# Sam Waldron and Richard Barcellos on James White's Dividing Line



## crhoades (Aug 30, 2006)

http://aomin.org/index.php?itemid=1512

29 August
Today on the Dividing Line
Had a great time today with Dr. Sam Waldron and Richard Barcellos discussing New Perspectivism, Federal Vision issues, etc., and taking calls. Great time with great brothers. Here's the program.


----------



## fredtgreco (Aug 30, 2006)

Does anyone have the ability to convert Real Audio to something used in teh 21st century?

Someone ought to remind James White that Real Player is like the worst audio program ever, bloated with adware and problems beyond belief.

I'd REALLY like to hear this interview, but have no intention of putting Real Player on my system just for that.


----------



## crhoades (Aug 30, 2006)

> _Originally posted by fredtgreco_
> Does anyone have the ability to convert Real Audio to something used in the 21st century?
> 
> Someone ought to remind James White that Real Player is like the worst audio program ever, bloated with adware and problems beyond belief.
> ...





I'm not aware of any good tools to convert it either. The only thing that I like Itunes better than is realplayer.


----------



## ChristianTrader (Aug 30, 2006)

http://www.free-codecs.com/download/Real_Alternative.htm

[Edited on 8-30-2006 by ChristianTrader]


----------



## Philip A (Aug 31, 2006)

Silly babdists  (The first caller was my pastor, and Rich planted our church, so I say that rather affectionately  )

But, to be honest, to understand the errors of FV, you have to understand what the historical Presbyterian doctrine really is. Waldron's quip that Westminster opens the door to the FV/NPP is an indication that he doesn't quite get the differences.

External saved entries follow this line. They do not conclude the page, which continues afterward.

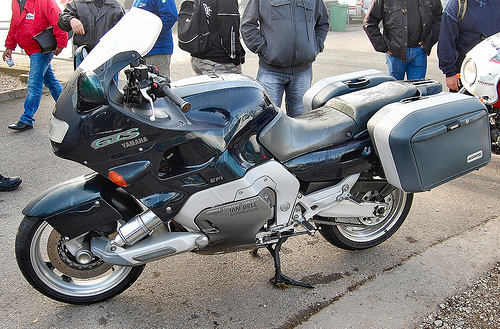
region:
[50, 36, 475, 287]
a motorcyle in the area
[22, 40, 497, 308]
the motorcycle is silver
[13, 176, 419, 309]
wheels on the motorcycle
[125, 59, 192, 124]
handles on the motorcycle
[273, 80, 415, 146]
the seat on the motorcycle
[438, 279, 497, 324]
rocks on the ground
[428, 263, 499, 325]
the rocks are small in size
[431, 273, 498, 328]
the rocks are gray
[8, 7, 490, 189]
people standing near the motorcycle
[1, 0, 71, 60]
a red jacket being worn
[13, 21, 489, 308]
one blue and black motorcycle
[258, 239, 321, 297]
one black metal motorcycle kickstand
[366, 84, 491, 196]
one gray storage motorcycle box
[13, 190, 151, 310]
one front black motorcycle tire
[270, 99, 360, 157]
one gray motorcycle seat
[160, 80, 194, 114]
one black motorcycle handlebar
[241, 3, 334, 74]
man wearing black leather jacket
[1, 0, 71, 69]
man wearing red jacket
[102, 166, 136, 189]
one front orange motorcycle light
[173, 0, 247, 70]
person with black backpack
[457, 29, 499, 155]
A Honda motorcycle.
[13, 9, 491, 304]
A Yamaha motorcycle.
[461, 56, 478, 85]
A headlight on a Honda motorcycle.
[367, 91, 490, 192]
The right pannier on a Yamaha motorcycle.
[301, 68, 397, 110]
The left pannier on a Yamaha motorcycle.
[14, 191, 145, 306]
The front wheel on a Yamaha motorcycle.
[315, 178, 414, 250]
The rear wheel on a Yamaha motorcycle.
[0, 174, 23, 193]
A black shoe.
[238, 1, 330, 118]
A person standing around.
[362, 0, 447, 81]
A person standing around.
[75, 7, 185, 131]
windshield on motorcycle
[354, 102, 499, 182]
bag on side of motorcycle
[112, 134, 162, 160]
YAMAHA written on side of motorcycle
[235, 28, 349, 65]
hands in their pockets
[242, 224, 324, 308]
kickstand on the motorcycle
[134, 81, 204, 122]
handle bar on the motorcycle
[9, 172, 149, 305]
wheel on the motorcycle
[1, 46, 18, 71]
man is carrying a can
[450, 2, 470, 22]
two yellow stripes on the jacket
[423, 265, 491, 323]
gravel next to the sidewalk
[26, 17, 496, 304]
a motorcycle sitting on the side of the road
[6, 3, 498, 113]
the people standing around the motorcycle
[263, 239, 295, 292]
the kickstand for the motorcycle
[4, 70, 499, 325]
the road the motorcycle is parked on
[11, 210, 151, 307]
the front wheel of the motorcyle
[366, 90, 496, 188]
a storage case on the side of the motorcycle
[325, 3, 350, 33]
a trash dumpster sitting on the road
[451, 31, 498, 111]
the front end of another motorcycle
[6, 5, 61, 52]
the red jacket a man is wearing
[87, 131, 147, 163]
some writing on the motorcycle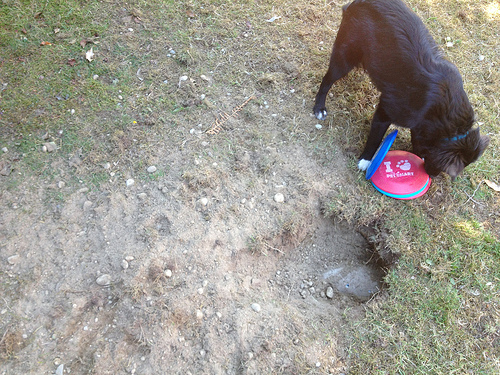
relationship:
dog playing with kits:
[325, 3, 487, 187] [383, 136, 418, 201]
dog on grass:
[325, 3, 487, 187] [6, 14, 42, 46]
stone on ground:
[273, 192, 286, 207] [196, 100, 258, 162]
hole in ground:
[305, 226, 384, 307] [196, 100, 258, 162]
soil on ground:
[238, 45, 265, 77] [196, 100, 258, 162]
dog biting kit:
[325, 3, 487, 187] [383, 136, 418, 201]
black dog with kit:
[382, 45, 415, 76] [383, 136, 418, 201]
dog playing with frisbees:
[325, 3, 487, 187] [383, 136, 418, 201]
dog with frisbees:
[325, 3, 487, 187] [383, 136, 418, 201]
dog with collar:
[325, 3, 487, 187] [445, 128, 467, 142]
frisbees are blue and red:
[383, 136, 418, 201] [389, 160, 413, 192]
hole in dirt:
[305, 226, 384, 307] [98, 206, 145, 267]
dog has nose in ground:
[325, 3, 487, 187] [196, 100, 258, 162]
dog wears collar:
[325, 3, 487, 187] [445, 128, 467, 142]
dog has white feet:
[325, 3, 487, 187] [356, 159, 369, 170]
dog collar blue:
[325, 3, 487, 187] [445, 126, 470, 148]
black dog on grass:
[382, 45, 415, 76] [6, 14, 42, 46]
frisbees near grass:
[287, 4, 385, 198] [6, 14, 42, 46]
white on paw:
[362, 161, 368, 165] [313, 108, 329, 119]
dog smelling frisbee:
[325, 3, 487, 187] [383, 136, 418, 201]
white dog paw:
[362, 161, 368, 165] [313, 108, 329, 119]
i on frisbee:
[383, 163, 396, 173] [383, 136, 418, 201]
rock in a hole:
[322, 285, 334, 299] [305, 226, 384, 307]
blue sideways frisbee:
[445, 126, 470, 148] [372, 137, 403, 175]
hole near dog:
[305, 226, 384, 307] [325, 3, 487, 187]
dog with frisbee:
[325, 3, 487, 187] [372, 137, 403, 175]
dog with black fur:
[325, 3, 487, 187] [355, 21, 378, 48]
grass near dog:
[6, 14, 42, 46] [325, 3, 487, 187]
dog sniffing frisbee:
[325, 3, 487, 187] [372, 137, 403, 175]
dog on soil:
[325, 3, 487, 187] [238, 45, 265, 77]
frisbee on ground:
[372, 137, 403, 175] [196, 100, 258, 162]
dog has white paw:
[325, 3, 487, 187] [313, 108, 329, 119]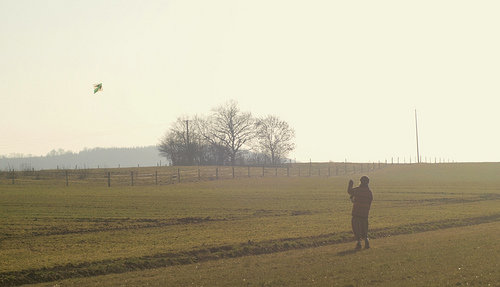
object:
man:
[345, 175, 372, 249]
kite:
[91, 81, 103, 94]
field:
[3, 163, 498, 283]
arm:
[345, 181, 360, 194]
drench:
[27, 203, 499, 280]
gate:
[29, 159, 477, 171]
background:
[18, 116, 474, 204]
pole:
[412, 109, 420, 163]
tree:
[154, 100, 299, 168]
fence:
[0, 155, 458, 187]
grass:
[21, 174, 490, 275]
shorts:
[345, 214, 376, 240]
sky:
[3, 4, 498, 171]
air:
[42, 41, 430, 173]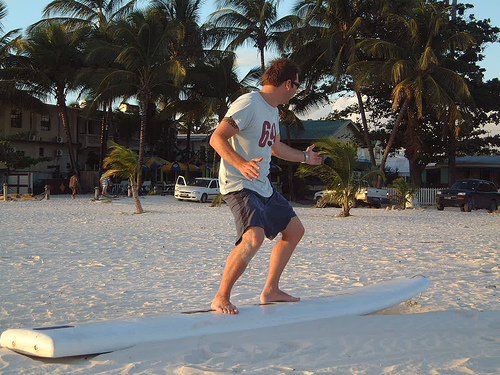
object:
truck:
[313, 179, 388, 209]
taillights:
[387, 191, 389, 197]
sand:
[389, 361, 498, 375]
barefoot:
[260, 288, 301, 303]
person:
[99, 173, 111, 198]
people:
[69, 172, 80, 200]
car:
[435, 179, 499, 213]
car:
[174, 175, 220, 203]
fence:
[382, 187, 449, 206]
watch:
[301, 151, 309, 164]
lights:
[364, 189, 369, 196]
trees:
[300, 1, 478, 187]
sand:
[400, 244, 462, 270]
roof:
[0, 79, 43, 109]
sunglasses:
[291, 82, 300, 89]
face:
[282, 83, 298, 104]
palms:
[1, 16, 99, 177]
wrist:
[299, 135, 310, 169]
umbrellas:
[158, 160, 202, 175]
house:
[0, 81, 112, 195]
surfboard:
[0, 276, 431, 359]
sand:
[413, 284, 483, 309]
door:
[175, 175, 187, 189]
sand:
[1, 195, 59, 258]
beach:
[0, 206, 499, 373]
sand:
[2, 359, 66, 369]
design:
[32, 325, 76, 331]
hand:
[306, 144, 322, 166]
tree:
[202, 0, 296, 82]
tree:
[85, 0, 188, 196]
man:
[209, 58, 323, 315]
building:
[0, 81, 178, 197]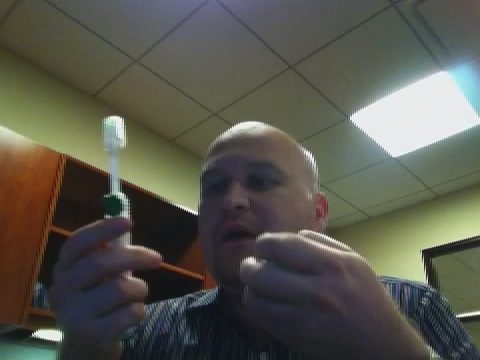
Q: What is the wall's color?
A: Is green.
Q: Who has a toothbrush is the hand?
A: A man.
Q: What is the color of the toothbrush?
A: Green and white.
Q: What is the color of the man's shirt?
A: Blue.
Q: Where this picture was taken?
A: In a room.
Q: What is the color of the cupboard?
A: Is brown.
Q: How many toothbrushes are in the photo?
A: One.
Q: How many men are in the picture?
A: One.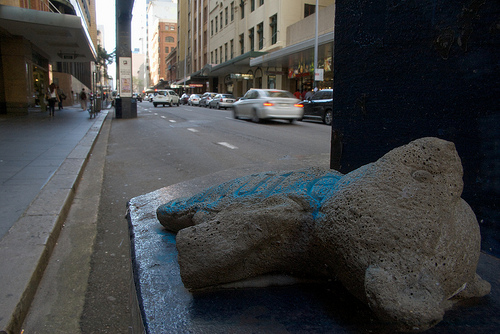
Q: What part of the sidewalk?
A: Curb.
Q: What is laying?
A: The bear.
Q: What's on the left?
A: A curb.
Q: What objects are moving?
A: Vehicles.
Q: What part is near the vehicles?
A: A building.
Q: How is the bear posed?
A: Laying.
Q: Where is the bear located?
A: In the street.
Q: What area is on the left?
A: A building.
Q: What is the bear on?
A: A platform.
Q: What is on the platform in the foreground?
A: A dirty teddy bear.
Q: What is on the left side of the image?
A: A sidewalk.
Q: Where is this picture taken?
A: On a city street.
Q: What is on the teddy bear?
A: Spray paint.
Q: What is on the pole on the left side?
A: A sign.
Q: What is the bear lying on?
A: A blue platform.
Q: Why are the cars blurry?
A: Out of focus.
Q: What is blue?
A: The markings on the bear.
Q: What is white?
A: Car.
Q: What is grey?
A: Light pole on right.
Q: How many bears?
A: One.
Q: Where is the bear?
A: On a truck.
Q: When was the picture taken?
A: Daytime.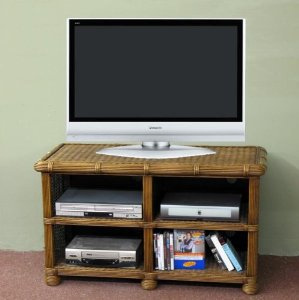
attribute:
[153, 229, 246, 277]
books — collection 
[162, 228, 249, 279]
dvds — boxed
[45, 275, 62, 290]
stand — brown, round, support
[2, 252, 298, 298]
floor — carpeted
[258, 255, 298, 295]
carpet — red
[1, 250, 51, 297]
carpet — red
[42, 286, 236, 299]
carpet — red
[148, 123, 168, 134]
logo — company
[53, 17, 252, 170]
tv — silver, flat screen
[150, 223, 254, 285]
dvds — cassettes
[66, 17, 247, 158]
television — off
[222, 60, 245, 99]
ground — silver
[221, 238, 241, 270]
tape — three , vhs 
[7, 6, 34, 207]
wall — light green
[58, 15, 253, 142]
tv — flat screen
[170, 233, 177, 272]
dvd — tapes, collection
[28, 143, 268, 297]
television stand — small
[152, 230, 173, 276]
books — neatly stacked together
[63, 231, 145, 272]
vcr player — black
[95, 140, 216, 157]
stand — white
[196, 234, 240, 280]
video — cassettes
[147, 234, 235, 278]
collection — books 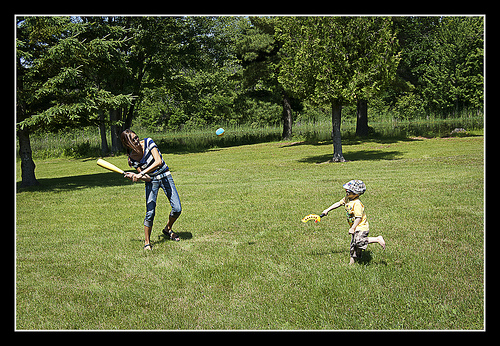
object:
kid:
[323, 180, 385, 265]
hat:
[343, 179, 367, 195]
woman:
[124, 129, 182, 251]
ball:
[215, 127, 225, 136]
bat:
[96, 158, 136, 182]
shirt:
[339, 196, 370, 231]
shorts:
[350, 231, 369, 259]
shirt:
[128, 137, 172, 181]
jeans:
[141, 174, 182, 228]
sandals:
[144, 244, 152, 252]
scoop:
[301, 214, 321, 224]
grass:
[13, 131, 488, 329]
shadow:
[295, 149, 403, 164]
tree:
[273, 17, 399, 165]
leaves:
[277, 17, 399, 106]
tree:
[309, 17, 404, 134]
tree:
[231, 18, 327, 139]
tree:
[16, 16, 202, 155]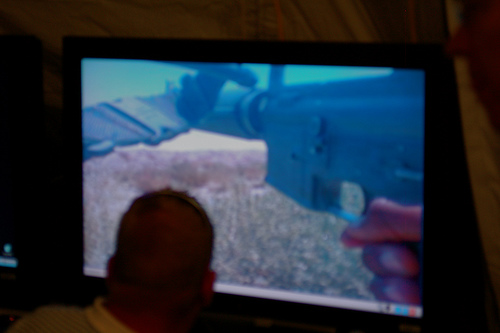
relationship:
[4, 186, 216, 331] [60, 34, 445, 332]
man watching tv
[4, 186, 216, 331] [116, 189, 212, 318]
man has hair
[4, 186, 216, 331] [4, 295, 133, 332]
man wearing shirt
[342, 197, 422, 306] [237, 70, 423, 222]
person holding gun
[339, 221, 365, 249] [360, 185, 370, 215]
finger under trigger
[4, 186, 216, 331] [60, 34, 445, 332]
man with tv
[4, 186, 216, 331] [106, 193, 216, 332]
man has head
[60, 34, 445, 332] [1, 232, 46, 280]
tv of computer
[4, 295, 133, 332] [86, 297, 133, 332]
shirt has collar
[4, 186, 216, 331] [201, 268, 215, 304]
man has ear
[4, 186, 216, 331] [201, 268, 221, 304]
man has ear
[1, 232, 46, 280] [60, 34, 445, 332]
computer has screen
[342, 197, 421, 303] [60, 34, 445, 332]
hand on screen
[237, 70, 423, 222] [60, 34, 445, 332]
gun on tv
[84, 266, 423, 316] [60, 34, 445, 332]
bar on tv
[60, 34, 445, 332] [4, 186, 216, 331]
tv in front of man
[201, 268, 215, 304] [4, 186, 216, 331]
ear on right of man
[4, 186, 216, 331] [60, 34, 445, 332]
man looking at tv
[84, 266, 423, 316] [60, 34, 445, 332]
bar at bottom of tv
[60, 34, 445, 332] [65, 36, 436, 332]
tv shaped rectangular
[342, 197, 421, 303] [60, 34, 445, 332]
hand on tv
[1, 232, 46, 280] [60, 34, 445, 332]
computer has tv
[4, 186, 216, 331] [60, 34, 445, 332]
man by tv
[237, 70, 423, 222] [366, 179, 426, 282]
gun has handle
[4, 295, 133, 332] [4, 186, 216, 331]
shirt on man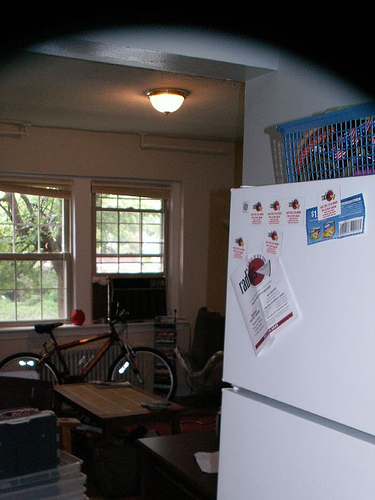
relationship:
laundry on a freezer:
[276, 103, 375, 185] [216, 172, 375, 500]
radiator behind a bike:
[41, 347, 144, 385] [1, 309, 176, 400]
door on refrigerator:
[216, 383, 371, 497] [208, 174, 373, 498]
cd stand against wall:
[155, 316, 179, 397] [0, 163, 238, 400]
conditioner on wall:
[93, 260, 171, 320] [0, 105, 209, 402]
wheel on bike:
[0, 350, 65, 415] [1, 309, 176, 400]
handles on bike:
[92, 298, 133, 326] [1, 297, 182, 420]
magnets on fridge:
[235, 189, 341, 247] [214, 177, 362, 410]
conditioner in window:
[92, 272, 167, 321] [98, 265, 184, 330]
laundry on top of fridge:
[275, 110, 372, 179] [225, 171, 372, 488]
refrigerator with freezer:
[208, 174, 373, 498] [217, 170, 373, 441]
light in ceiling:
[114, 85, 238, 134] [0, 47, 239, 139]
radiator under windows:
[41, 347, 142, 384] [0, 180, 175, 325]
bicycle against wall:
[2, 293, 181, 405] [0, 126, 227, 389]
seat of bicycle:
[18, 309, 62, 335] [0, 277, 184, 418]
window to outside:
[2, 184, 72, 322] [96, 191, 165, 268]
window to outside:
[91, 184, 162, 270] [2, 188, 62, 316]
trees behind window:
[3, 181, 68, 321] [1, 171, 76, 331]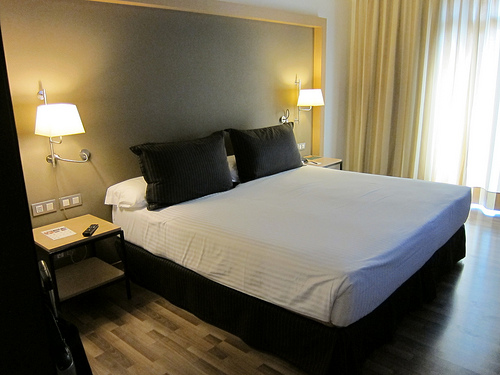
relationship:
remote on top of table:
[84, 223, 98, 237] [33, 214, 132, 316]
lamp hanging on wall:
[36, 88, 90, 169] [1, 1, 350, 230]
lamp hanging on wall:
[298, 90, 324, 112] [1, 1, 350, 230]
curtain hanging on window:
[347, 2, 500, 209] [415, 0, 499, 185]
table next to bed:
[33, 214, 132, 316] [106, 155, 473, 374]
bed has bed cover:
[106, 155, 473, 374] [112, 166, 471, 326]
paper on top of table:
[42, 227, 76, 240] [33, 214, 132, 316]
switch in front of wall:
[31, 193, 82, 218] [1, 1, 350, 230]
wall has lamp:
[1, 1, 350, 230] [36, 88, 90, 169]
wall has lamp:
[1, 1, 350, 230] [298, 90, 324, 112]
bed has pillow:
[106, 155, 473, 374] [130, 131, 237, 211]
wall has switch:
[1, 1, 350, 230] [31, 193, 82, 218]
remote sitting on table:
[84, 223, 98, 237] [33, 214, 132, 316]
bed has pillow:
[106, 155, 473, 374] [105, 177, 148, 211]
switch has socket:
[31, 193, 82, 218] [46, 203, 55, 210]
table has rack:
[33, 214, 132, 316] [54, 258, 125, 299]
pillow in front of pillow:
[130, 131, 237, 211] [105, 177, 148, 211]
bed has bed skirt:
[106, 155, 473, 374] [121, 225, 466, 373]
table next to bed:
[306, 155, 344, 167] [106, 155, 473, 374]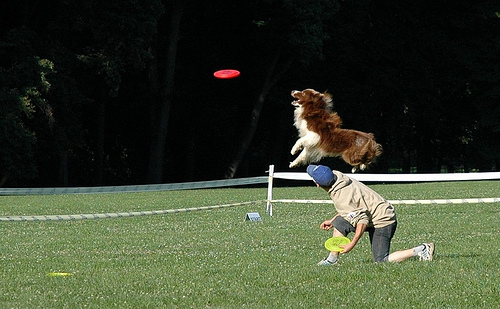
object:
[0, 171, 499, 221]
fence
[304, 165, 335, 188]
baseball cap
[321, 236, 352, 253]
frisbee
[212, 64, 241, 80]
frisbee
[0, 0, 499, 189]
air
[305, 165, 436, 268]
boy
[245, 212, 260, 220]
placard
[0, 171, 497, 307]
grassy area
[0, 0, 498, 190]
background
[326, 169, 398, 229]
jacket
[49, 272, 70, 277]
frisbee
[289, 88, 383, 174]
dog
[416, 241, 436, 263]
sneakers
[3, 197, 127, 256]
ground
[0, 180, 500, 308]
grass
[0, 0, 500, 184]
tree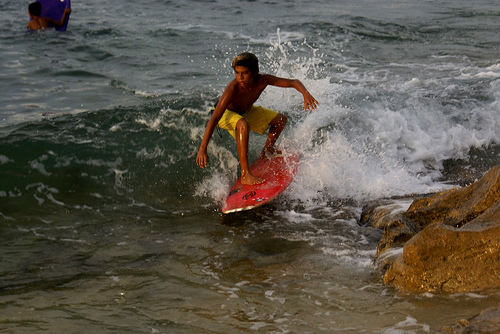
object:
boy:
[192, 51, 318, 185]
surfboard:
[219, 148, 297, 213]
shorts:
[217, 103, 282, 138]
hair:
[229, 51, 263, 74]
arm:
[200, 86, 237, 150]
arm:
[265, 75, 307, 92]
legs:
[220, 108, 248, 171]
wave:
[0, 65, 500, 231]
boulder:
[358, 154, 500, 294]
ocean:
[0, 0, 499, 333]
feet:
[238, 175, 265, 187]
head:
[229, 51, 259, 88]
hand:
[193, 150, 208, 167]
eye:
[242, 70, 251, 77]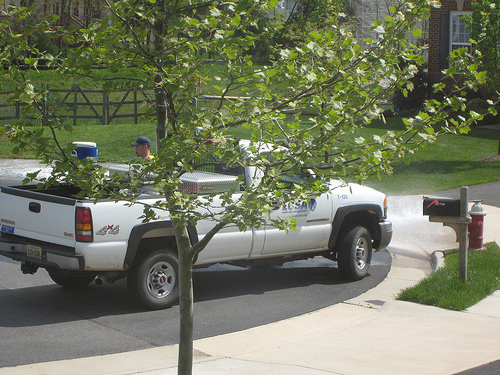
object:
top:
[459, 186, 468, 219]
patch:
[395, 241, 499, 312]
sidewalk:
[359, 311, 496, 369]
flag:
[423, 198, 448, 209]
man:
[134, 136, 161, 174]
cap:
[131, 135, 152, 147]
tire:
[126, 249, 181, 309]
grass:
[415, 282, 464, 306]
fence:
[0, 80, 157, 127]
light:
[75, 223, 92, 230]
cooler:
[71, 141, 99, 174]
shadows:
[390, 159, 496, 176]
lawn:
[384, 123, 497, 196]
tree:
[1, 5, 500, 373]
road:
[10, 278, 314, 368]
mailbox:
[422, 195, 461, 215]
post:
[458, 186, 470, 283]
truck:
[0, 136, 393, 312]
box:
[95, 160, 241, 195]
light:
[74, 207, 93, 225]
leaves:
[303, 70, 317, 84]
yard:
[33, 63, 368, 145]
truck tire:
[337, 223, 372, 282]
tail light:
[75, 235, 94, 243]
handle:
[29, 202, 42, 213]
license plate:
[27, 244, 43, 260]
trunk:
[178, 265, 194, 372]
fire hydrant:
[468, 199, 487, 248]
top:
[468, 199, 487, 216]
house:
[267, 0, 500, 125]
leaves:
[470, 69, 486, 87]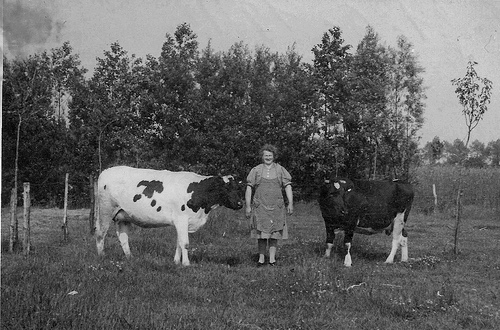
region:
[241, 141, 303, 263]
woman standing in field with cows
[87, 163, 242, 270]
black and white cow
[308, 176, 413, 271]
black and white cow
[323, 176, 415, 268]
black and white cow standing by woman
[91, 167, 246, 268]
black and white cow standing by woman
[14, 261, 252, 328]
grass in black and white photo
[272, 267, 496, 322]
grass in black and white photo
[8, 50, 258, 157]
trees in black and white photo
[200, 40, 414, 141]
trees in black and white photo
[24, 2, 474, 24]
sky in black and white photo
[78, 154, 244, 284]
a white cow with black spots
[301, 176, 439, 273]
a black cow with white spots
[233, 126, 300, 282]
a middle aged woman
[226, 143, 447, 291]
a woman with a cow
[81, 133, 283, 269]
a woman with a cow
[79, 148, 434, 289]
a woman with two cows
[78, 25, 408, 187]
tall trees behind a woman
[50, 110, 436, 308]
a woman and cows on grass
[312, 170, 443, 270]
a cow with white legs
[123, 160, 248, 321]
a cow with a black head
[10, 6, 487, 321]
an old picture of a farmer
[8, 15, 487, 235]
lots of trees on the farm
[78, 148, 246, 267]
a white cow in this photo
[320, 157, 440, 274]
a black cown on the grass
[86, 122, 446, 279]
the lady standing between her cows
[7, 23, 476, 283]
this picture is black and white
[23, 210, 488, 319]
there is a lot of grass on the ground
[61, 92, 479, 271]
this photo could have been taken during the 1920's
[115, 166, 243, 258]
this cow has spots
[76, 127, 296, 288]
this lady has on a milk maids outfit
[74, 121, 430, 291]
A woman standing between two cows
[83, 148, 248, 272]
The cow is white with black spots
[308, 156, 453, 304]
The cow is black with white areas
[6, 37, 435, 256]
A row of trees stand behind the woman and cows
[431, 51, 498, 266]
A small new tree by the cow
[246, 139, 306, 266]
The woman wears a dress and apron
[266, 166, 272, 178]
Buttons on the woman's dress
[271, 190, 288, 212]
Pocket on front of apron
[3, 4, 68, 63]
A gray cloud in the sky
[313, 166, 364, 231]
Cows head is black with little white spot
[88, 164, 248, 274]
white and black cow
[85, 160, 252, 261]
big white and black cow in a field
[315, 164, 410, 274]
small cow ina field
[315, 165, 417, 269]
small black cow with white legs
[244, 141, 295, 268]
woman in dress standing between cows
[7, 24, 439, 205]
a bunch of trees in the back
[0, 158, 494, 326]
field with short grass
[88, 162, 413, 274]
two cows standing in a field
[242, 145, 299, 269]
blonde fat woman in a dress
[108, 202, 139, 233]
udders of the white and black cow in the left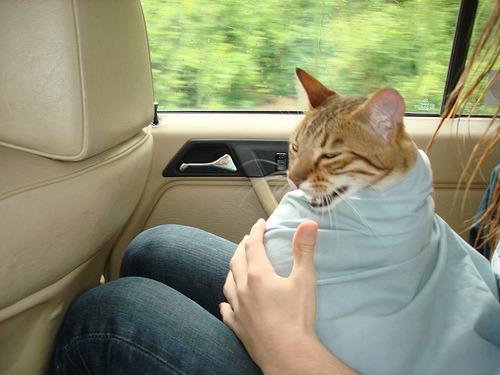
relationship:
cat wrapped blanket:
[264, 62, 459, 281] [245, 146, 498, 370]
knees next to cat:
[90, 216, 189, 311] [264, 62, 459, 281]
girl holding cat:
[42, 96, 498, 373] [264, 62, 459, 281]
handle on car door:
[178, 150, 239, 170] [135, 2, 498, 293]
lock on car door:
[145, 93, 163, 133] [135, 2, 482, 212]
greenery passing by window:
[139, 2, 499, 128] [137, 0, 498, 115]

In a sense, it seems as though the problem with a lot of FV'ers is that they're a bunch of ex-baptists that somehow got convinced of paedobaptism _without_ shedding their baptist rejection of the internal/external covenant distinction.

Notice also that in a recent C/A, Doug Wilson explicitly ties his adherence to paedocommunion to the objections he made to paedo when he was a credo.


----------